Two other carriers remain in the eastern Mediterranean -- the USS Theodore Roosvelt and the USS Harry Truman. But plans are being made to send one of those home soon, too, Vice Admiral Timothy Keating, the US naval commander, told reporters on Saturday.

F-117 stealth fighters, which opened the war March 20 with a strike aimed at killing Saddam, also were due to return from the Gulf this week to their base in New Mexico.

"Senior leaders are releasing forces from the area as the missions are completed," said Brigdier General Jim Hunt, the commander of the 49th Fighter Wing at Holloman Air Force Base in New Mexico.

General Tommy Franks, the commander of US forces in Iraq, is free to send back forces he no longer needs -- "and he is doing that," said McChrystal.

"Clearly those assets that are focused on a high intensity air campaign would be the most likely initially," he said.

"We're still early in the ground forces," he said, adding that no ground units have been redeployed so far.

The US Army's 4th Infantry Division is now almost entirely deployed inside Iraq, and other ground forces continued to flow into the region, he said.

But force requirements are under review and more military police, engineering and civil affairs units will be flowing into the country, he said.

"There will be a requirement for combat power for some period of time to maintain or to establish that secure and safe environment," McChrystal said.

"But clearly the requirement for civil affairs, for engineer organizations, military police will be significant.
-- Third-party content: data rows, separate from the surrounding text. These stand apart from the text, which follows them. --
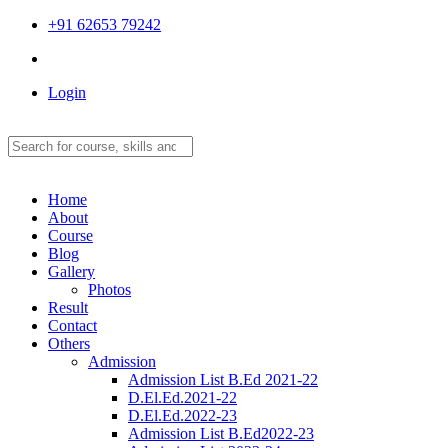
+91 62653 79242
Login
Home
About
Course
Blog
Gallery
Photos
Result
Contact
Others
Admission
Admission List B.Ed 2021-22
D.El.Ed.2021-22
D.El.Ed.2022-23
Admission List B.Ed2022-23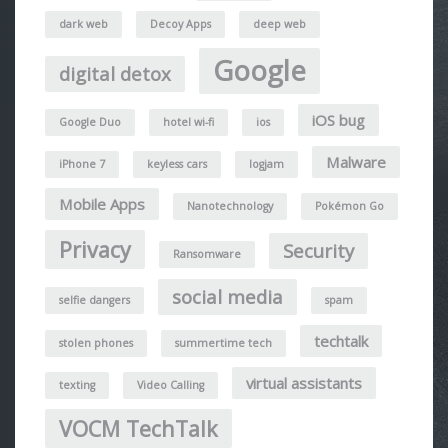
dark web
Decoy Apps
deep web
Google
digital detox
iOS bug
Google Duo
hotel wi-fi
ios
Malware
iPhone 7
keyless cars
logjam
Mobile Apps
Nanotechnology
Pokémon Go
Privacy
Security
Ransomware
social media
selfie dangers
spam
techtalk
stolen phones
summertime tech
virtual assistants
texting
Video Calling
VOCM TechTalk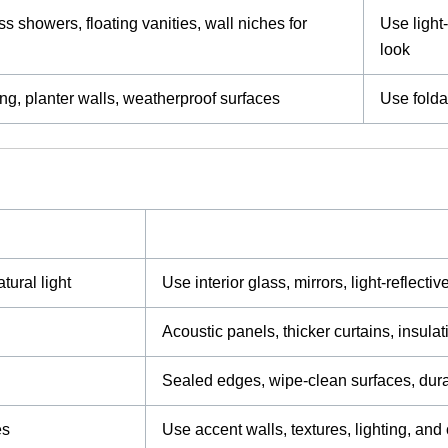
s showers, floating vanities, wall niches for
Use light
look
g, planter walls, weatherproof surfaces
Use folda
tural light
Use interior glass, mirrors, light-reflecti
Acoustic panels, thicker curtains, insula
Sealed edges, wipe-clean surfaces, dura
es
Use accent walls, textures, lighting, and 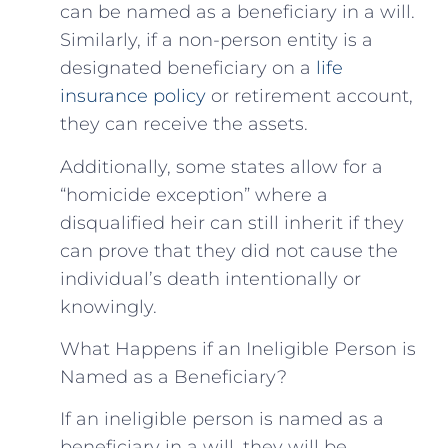
can be named as a beneficiary in a will.
Similarly, if a non-person entity is a
designated beneficiary on a
life
insurance policy
or retirement account,
they can receive the assets.
Additionally, some states allow for a
“homicide exception” where a
disqualified heir can still inherit if they
can prove that they did not cause the
individual’s death intentionally or
knowingly.
What Happens if an Ineligible Person is
Named as a Beneficiary?
If an ineligible person is named as a
beneficiary in a will, they will be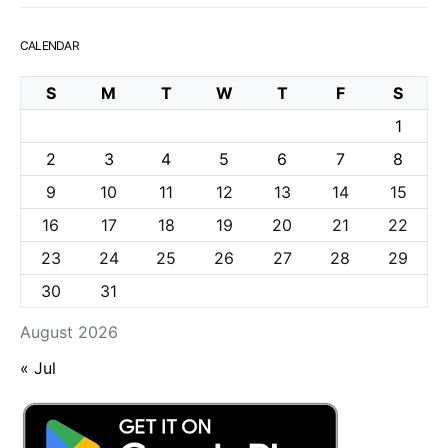
CALENDAR
S
M
T
W
T
F
S
1
2
3
4
5
6
7
8
9
10
11
12
13
14
15
16
17
18
19
20
21
22
23
24
25
26
27
28
29
30
31
August 2026
« Jul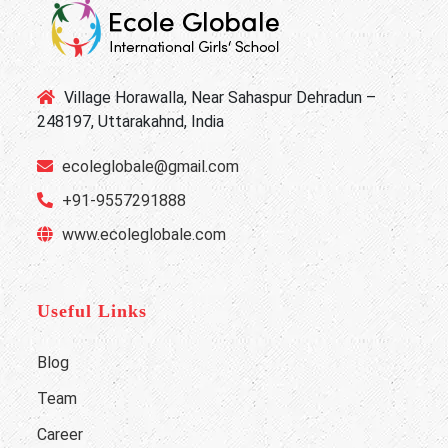
Village Horawalla, Near Sahaspur Dehradun –
248197, Uttarakahnd, India
ecoleglobale@gmail.com
+91-9557291888
www.ecoleglobale.com
Useful Links
Blog
Team
Career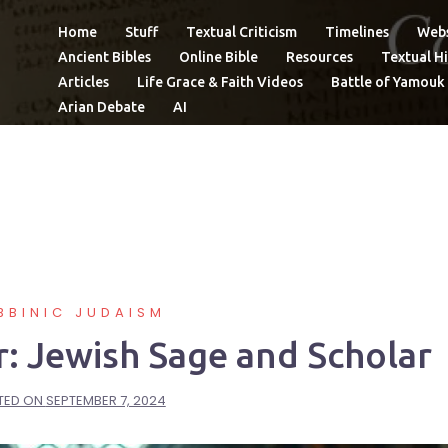
Home
Stuff
Textual Criticism
Timelines
Webs
Ancient Bibles
Online Bible
Resources
Textual Hi
Articles
Life Grace & Faith Videos
Battle of Yamouk
Arian Debate
AI
BBINIC JUDAISM
r: Jewish Sage and Scholar
TED ON
SEPTEMBER 7, 2024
In fact, that's designed into the force flow," he said.

The Kitty Hawk, which arrived in the Gulf in February as part of a massive US military buildup against Iraq, will head back to its homeport in Yokosuka, Japan, the defense official said.

A cruiser, a destroyer and two support ships will go with the carrier, the official said.

The Constellation, which deployed in November as part of a scheduled rotation in the Gulf, will be going back to its homeport in San Diego, California. It has about a dozen warships in its battle groups.